Well maybe and maybe not.
Her voice and lung capacity has been damaged by years of drug addiction but she does have a husky thing going on that could be developed.
She may not be able to sing what the audience wants to hear and that is her repertoire of big ballads which made her famous in the first place, but if that is no longer possible and she still has ability to create then let her do what she can with her new voice.
We should stop and ask what can her voice do now today and not what could it do fifteen years ago.
Robert Plant's voice has changed over the years. The Led Zeppelin front man no longer attempts some of the vocal acrobatics he could do as a young man but like a fine wine he has matured and sings what suits his voice today and that is a brave move for any singer to make and also a wise one.
Listen to Johnny Cash before he died, his voice had always been great but at the end it was so haunting because of its rich, warm roughness he did not have in his early career. He always had a great tone but that tone improved as the vocal range fell.

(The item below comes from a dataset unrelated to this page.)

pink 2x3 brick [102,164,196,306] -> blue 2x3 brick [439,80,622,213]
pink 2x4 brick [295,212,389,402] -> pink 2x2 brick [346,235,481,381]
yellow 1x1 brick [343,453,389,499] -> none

And so it is for Whitney Houston.
Why are we expecting her to do what she did before the damage was done? She should take stock of this tour and go away to find herself in her new voice and maybe sing the odd classic but drop it a few semi-tones.
The complaints about her performances in Australia and now in the London O2 arena, which have resulted in some fans demanding their money back may be a bit harsh, what were they expecting?
IfÂ Elvis made a comeback today would you expect him to come on stage in a jumpsuit shaking his stuff doing Karate?